> **Entries shown**
Segment Open
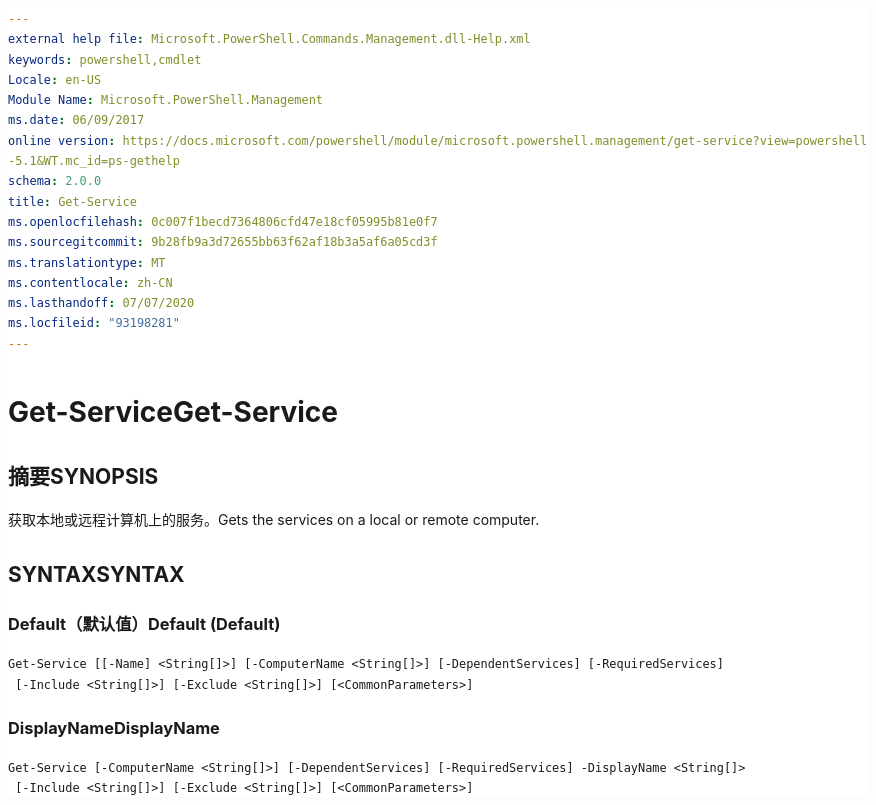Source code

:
 ```yaml
---
external help file: Microsoft.PowerShell.Commands.Management.dll-Help.xml
keywords: powershell,cmdlet
Locale: en-US
Module Name: Microsoft.PowerShell.Management
ms.date: 06/09/2017
online version: https://docs.microsoft.com/powershell/module/microsoft.powershell.management/get-service?view=powershell-5.1&WT.mc_id=ps-gethelp
schema: 2.0.0
title: Get-Service
ms.openlocfilehash: 0c007f1becd7364806cfd47e18cf05995b81e0f7
ms.sourcegitcommit: 9b28fb9a3d72655bb63f62af18b3a5af6a05cd3f
ms.translationtype: MT
ms.contentlocale: zh-CN
ms.lasthandoff: 07/07/2020
ms.locfileid: "93198281"
---
```

# <span data-ttu-id="3fda5-103">Get-Service</span><span class="sxs-lookup"><span data-stu-id="3fda5-103">Get-Service</span></span>

## <span data-ttu-id="3fda5-104">摘要</span><span class="sxs-lookup"><span data-stu-id="3fda5-104">SYNOPSIS</span></span>
<span data-ttu-id="3fda5-105">获取本地或远程计算机上的服务。</span><span class="sxs-lookup"><span data-stu-id="3fda5-105">Gets the services on a local or remote computer.</span></span>

## <span data-ttu-id="3fda5-106">SYNTAX</span><span class="sxs-lookup"><span data-stu-id="3fda5-106">SYNTAX</span></span>

### <span data-ttu-id="3fda5-107">Default（默认值）</span><span class="sxs-lookup"><span data-stu-id="3fda5-107">Default (Default)</span></span>

```
Get-Service [[-Name] <String[]>] [-ComputerName <String[]>] [-DependentServices] [-RequiredServices]
 [-Include <String[]>] [-Exclude <String[]>] [<CommonParameters>]
```

### <span data-ttu-id="3fda5-108">DisplayName</span><span class="sxs-lookup"><span data-stu-id="3fda5-108">DisplayName</span></span>

```
Get-Service [-ComputerName <String[]>] [-DependentServices] [-RequiredServices] -DisplayName <String[]>
 [-Include <String[]>] [-Exclude <String[]>] [<CommonParameters>]
```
Segment Closed
Across all the lines above, repeat the wording exactly and omit the pictures.

Source code

:
 ```yaml
---
external help file: Microsoft.PowerShell.Commands.Management.dll-Help.xml
keywords: powershell,cmdlet
Locale: en-US
Module Name: Microsoft.PowerShell.Management
ms.date: 06/09/2017
online version: https://docs.microsoft.com/powershell/module/microsoft.powershell.management/get-service?view=powershell-5.1&WT.mc_id=ps-gethelp
schema: 2.0.0
title: Get-Service
ms.openlocfilehash: 0c007f1becd7364806cfd47e18cf05995b81e0f7
ms.sourcegitcommit: 9b28fb9a3d72655bb63f62af18b3a5af6a05cd3f
ms.translationtype: MT
ms.contentlocale: zh-CN
ms.lasthandoff: 07/07/2020
ms.locfileid: "93198281"
---
```

# <span data-ttu-id="3fda5-103">Get-Service</span><span class="sxs-lookup"><span data-stu-id="3fda5-103">Get-Service</span></span>

## <span data-ttu-id="3fda5-104">摘要</span><span class="sxs-lookup"><span data-stu-id="3fda5-104">SYNOPSIS</span></span>
<span data-ttu-id="3fda5-105">获取本地或远程计算机上的服务。</span><span class="sxs-lookup"><span data-stu-id="3fda5-105">Gets the services on a local or remote computer.</span></span>

## <span data-ttu-id="3fda5-106">SYNTAX</span><span class="sxs-lookup"><span data-stu-id="3fda5-106">SYNTAX</span></span>

### <span data-ttu-id="3fda5-107">Default（默认值）</span><span class="sxs-lookup"><span data-stu-id="3fda5-107">Default (Default)</span></span>

```
Get-Service [[-Name] <String[]>] [-ComputerName <String[]>] [-DependentServices] [-RequiredServices]
 [-Include <String[]>] [-Exclude <String[]>] [<CommonParameters>]
```

### <span data-ttu-id="3fda5-108">DisplayName</span><span class="sxs-lookup"><span data-stu-id="3fda5-108">DisplayName</span></span>

```
Get-Service [-ComputerName <String[]>] [-DependentServices] [-RequiredServices] -DisplayName <String[]>
 [-Include <String[]>] [-Exclude <String[]>] [<CommonParameters>]
```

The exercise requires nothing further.